Zweifel an der Wirkung
Da die Grippeviren ihr Aussehen ständig verändern, legt die Weltgesundheitsorganisation die Zusammensetzung des Impfserums jedes Jahr neu fest. Aus diesem Grund wird empfohlen, die Impfung jährlich zu erneuern. Durch die ständigen Wiederholungen verbessert sich auch die Immunitätslage.
Vor kurzem säten nordamerikanische Studien Zweifel an der Wirksamkeit des Grippeschutzes. Wissenschaftler untersuchten Daten älterer Patienten, die mit Lungenentzündung in kanadische Krankenhäuser eingeliefert wurden. Dabei erwies sich das Sterberisiko der geimpften Personen zwar um die Hälfte geringer als bei den Ungeimpften. Doch lag das nach den Erkenntnissen der Forscher weniger an der Verabreichung des Serums. Ihr Fazit: Senioren, die generell gesundheitsbewusster und robuster sind, lassen sich eher impfen als bereits kranke Ältere, und überstehen auf Grund ihrer besseren Kondition auch Komplikationen besser.
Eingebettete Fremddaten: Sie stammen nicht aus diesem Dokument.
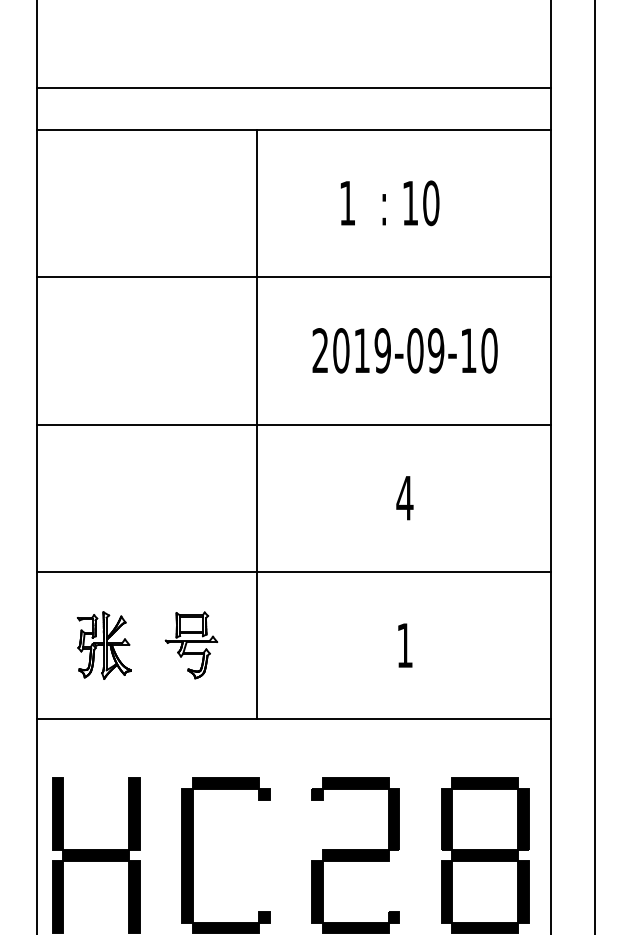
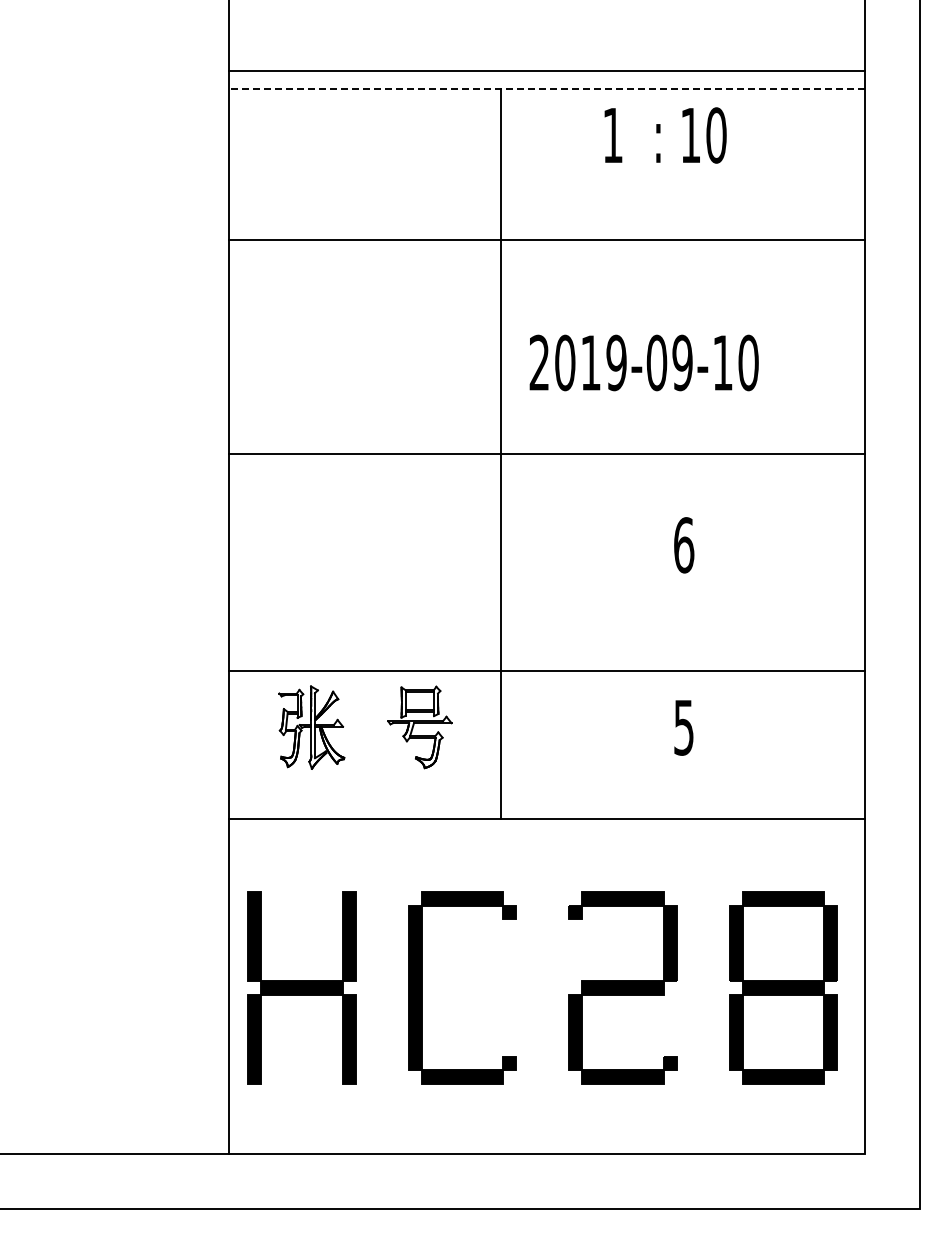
line: (293, 87) -> (546, 71), moved
line: (293, 129) -> (546, 89), solid -> dashed
text: (390, 203) -> (665, 135), moved
line: (293, 276) -> (546, 239), moved
text: (404, 350) -> (643, 362), moved
text: (404, 498) -> (683, 545), 4 -> 6
line: (293, 571) -> (546, 671), moved
text: (404, 645) -> (683, 727), 1 -> 5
Es mag sein, dass die Wirkung der Grippeschutzimpfung in der Vergangenheit etwas zu positiv eingeschätzt wurde. Tatsache ist jedoch, dass die Grippe bei geimpften älteren Personen deutlich schwächer verläuft und demnach zu weniger Krankenhausaufenthalten und Todesfällen führt. So sagt denn auch Lone Simpson von der amerikanischen George Washington University, die an den Grippeuntersuchungen beteiligt war: «Es wäre höchst unverantwortlich, zu sagen, dass sich Senioren nicht impfen lassen sollen. Ein gewisser Grippeschutz ist besser als gar keiner.»
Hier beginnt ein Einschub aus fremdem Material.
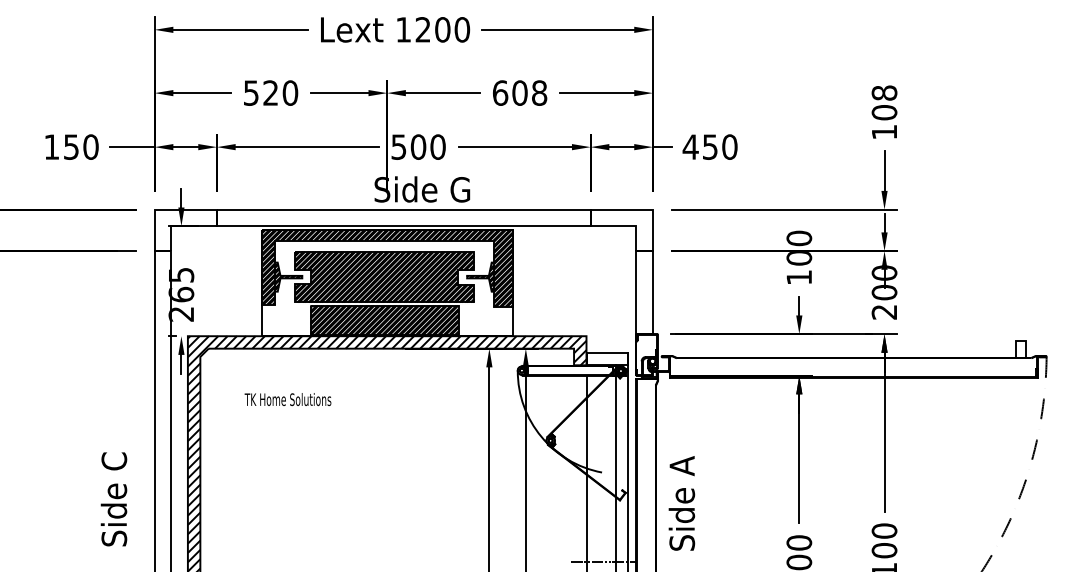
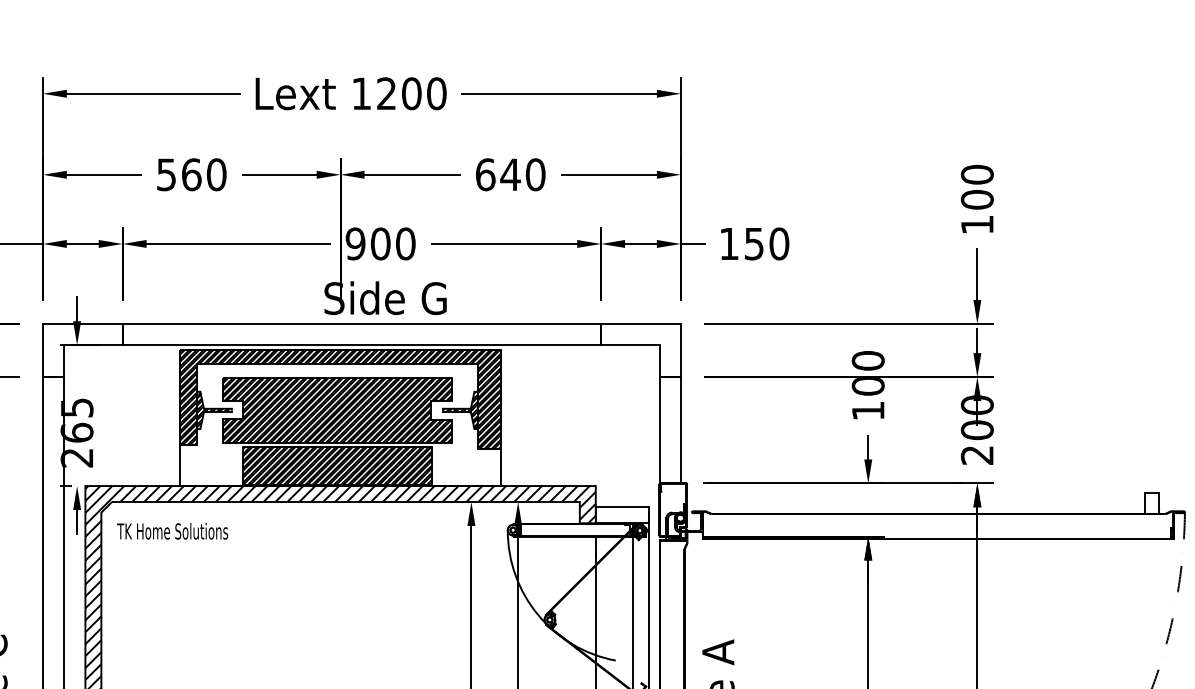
text: (270, 92) -> (191, 173), 520 -> 560
text: (529, 92) -> (522, 173), 608 -> 640
text: (884, 92) -> (977, 173), 108 -> 100
text: (398, 146) -> (355, 243), 500 -> 900
text: (690, 146) -> (728, 243), 450 -> 150
text: (287, 399) -> (171, 531), moved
Albert Wettstein, Chefarzt beim Stadtärztlichen Dienst Zürich, sagt: «Es ist unbestreitbar, dass die Grippeschutzimpfung sehr gut wirkt, aber nicht gegen andere Viren». Damit sind eben jene anderen Erkältungserreger gemeint, die mit der Grippe vielfach verwechselt werden und oft zu dem unberechtigten Vorwurf führen: «Jetzt habe ich mich impfen lassen und es nützt doch nichts.»
Und die Vogelgrippe?
Was die Grippeschutzimpfung kann und nicht kann, darüber herrscht anscheinend oft Verwirrung. Sie hilft beispielsweise auch nicht gegen die Vogelgrippe, die vor kurzem wieder im Osten Deutschlands auftrat und vor ein paar Jahren grosse Panik verursachte. «Gegen die Vogelgrippe kann man nur Tiere, aber nicht Menschen impfen», erklärt Cathy Maret, Sprecherin beim Bundesamt für Veterinärwesen. Überhaupt werde der H5N1-Virus nur in den seltensten Fällen auf den Menschen übertragen. Maret beruhigt. «In der Schweiz droht durch die Vogelgrippe aber keinerlei Gefahr. Da der H5N1-Virus nur in sehr geringem Mass in der Wildvogelpopulation enthalten ist, kann man auch weiterhin unbesorgt am See spazieren gehen und dort Enten und Gänse füttern.»